Employer’s Obligation to Provide a Healthy and Safe Workplace
The employer must ensure the health and safety of employees in all aspects related to his/her work. He/she must care for both the physical and mental health of his/her employees; stress and burnout must also be taken into account.
During the Covid-19 pandemic, it was naturally understood that the employer’s obligations regarding safety and health were extended to include the implementation of all Covid-19 related measures, such as wearing face masks, ensuring physical distance of at least 1,5 meters between people, disinfecting regularly, etc.

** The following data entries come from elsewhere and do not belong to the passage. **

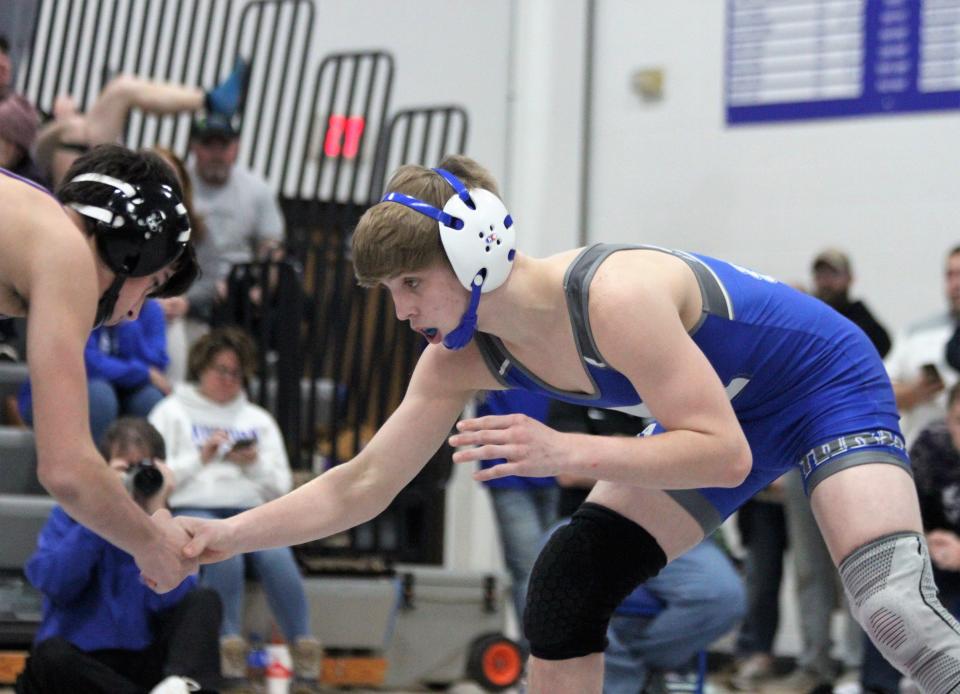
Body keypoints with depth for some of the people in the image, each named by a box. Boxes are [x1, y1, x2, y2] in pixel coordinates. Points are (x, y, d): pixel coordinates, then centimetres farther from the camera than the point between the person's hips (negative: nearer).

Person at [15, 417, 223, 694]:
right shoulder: (70, 515, 5)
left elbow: (169, 601, -13)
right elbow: (55, 585, -15)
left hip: (145, 662, 2)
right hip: (84, 665, -1)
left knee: (204, 600, -19)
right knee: (50, 654, -34)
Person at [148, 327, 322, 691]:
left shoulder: (258, 419, 27)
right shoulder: (173, 412, 17)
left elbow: (281, 486, 18)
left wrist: (254, 463, 0)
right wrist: (200, 458, -5)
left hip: (249, 510, 3)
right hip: (192, 508, -2)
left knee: (275, 553, -32)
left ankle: (303, 646, -36)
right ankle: (229, 644, -39)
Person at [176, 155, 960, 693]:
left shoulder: (615, 297, -37)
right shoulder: (461, 359, -13)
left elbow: (724, 457, -35)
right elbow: (361, 486, -6)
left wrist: (564, 451, -44)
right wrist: (231, 534, -15)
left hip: (827, 381, -8)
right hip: (727, 410, 8)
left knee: (894, 605, -28)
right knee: (564, 591, 1)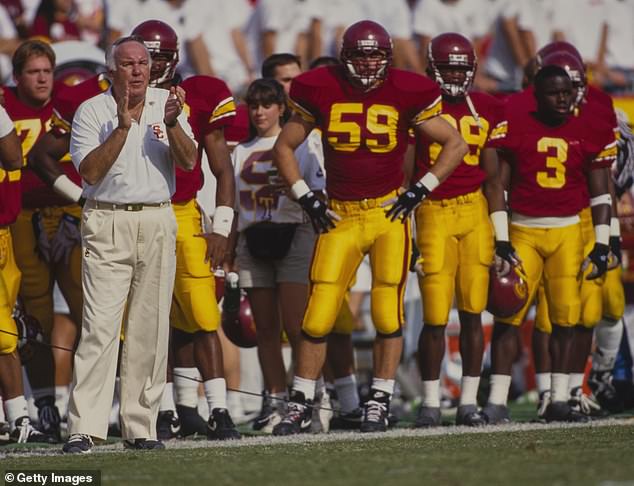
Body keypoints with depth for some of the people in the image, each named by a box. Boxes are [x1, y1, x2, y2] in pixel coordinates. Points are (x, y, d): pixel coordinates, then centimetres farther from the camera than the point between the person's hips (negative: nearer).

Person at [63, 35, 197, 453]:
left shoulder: (168, 104, 7)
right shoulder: (92, 111, 0)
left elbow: (188, 161, -3)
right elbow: (90, 172, -11)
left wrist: (171, 124, -20)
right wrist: (122, 127, -18)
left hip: (157, 222, 3)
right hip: (108, 223, -3)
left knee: (151, 328, 3)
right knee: (100, 326, -11)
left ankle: (140, 426, 9)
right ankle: (84, 428, -13)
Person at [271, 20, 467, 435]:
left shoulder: (405, 94, -3)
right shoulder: (321, 92, 0)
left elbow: (456, 144, 6)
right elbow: (284, 148, 12)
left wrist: (420, 190, -1)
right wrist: (307, 199, 3)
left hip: (389, 213, -1)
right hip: (339, 217, 1)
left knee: (388, 314, -3)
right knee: (318, 317, -3)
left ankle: (380, 403, 10)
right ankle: (301, 406, 7)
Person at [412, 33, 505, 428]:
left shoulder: (484, 110, 9)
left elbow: (493, 179, 13)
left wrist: (501, 233, 8)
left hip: (475, 213, 3)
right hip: (433, 214, -3)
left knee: (472, 313, 2)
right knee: (436, 317, -5)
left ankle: (469, 402, 10)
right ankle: (430, 402, 7)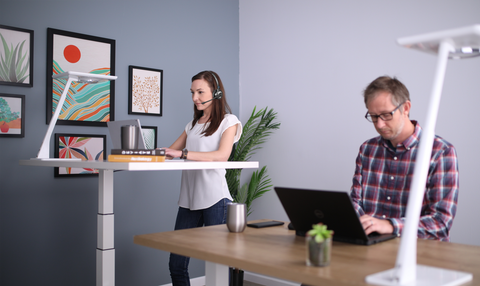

Employer’s Obligation to Provide a Healthy and Safe Workplace
The Labour Code places an obligation on the employer to evaluate and identify the risks that exist in his/her company and then an obligation to avoid the risks, otherwise, if this is not possible, he/she must tackle them by taking into account advancements and choosing the least dangerous options.
In order to comply with their obligations, employers must take technical measures related to the layout of the premises and the choice of installations, machines, tools and work equipment, which must obviously comply with legal standards.
Employers must also put in place the necessary first aid, fire-fighting and evacuation measures for employees, which must be adapted to the size and type of business. They must designate a sufficient number of employees to be trained in first aid by the employer. Additionally, employers must provide the required personal protective equipment to employees (helmets, glasses, gloves, safety shoes, etc.) where needed. Finally, mention should be made of legislation relating to the exposure of employees to chemical, physical or biological agents that present a health risk. The Labour Code provides the legal basis, but the standards are detailed in many grand ducal regulations.
In addition to technical measures, employers must ensure that employees receive the necessary information about health and safety risks. Oral information may be sufficient, however, when the question arises whether the employee has received the necessary information the burden of proof lies with the employer. Often, the information is numerous and complex. In this case, employee training is required. Employees must receive sufficient, appropriate training specifically geared to their job or function. Training is the responsibility of the employer and must take place during working hours.
Pregnant women, women who have recently given birth and women who are breastfeeding, as well as young people and adolescents still enjoy special protection in terms of safety at work, particularly with regard to the nature of the work performed and the duration of work.
Protection from Retaliation
Under some circumstances, employees may be protected from sanctions when they report certain facts to their superiors or other authorities, or testify in such cases. The most common example is in the context of sexual harassment, where the Labour Code provides that employees who denounce or testify regarding a case of sexual harassment may not be subject to retaliation. Similar principles exist for cases of denunciation of inequality between men and women or in cases of whistleblowing.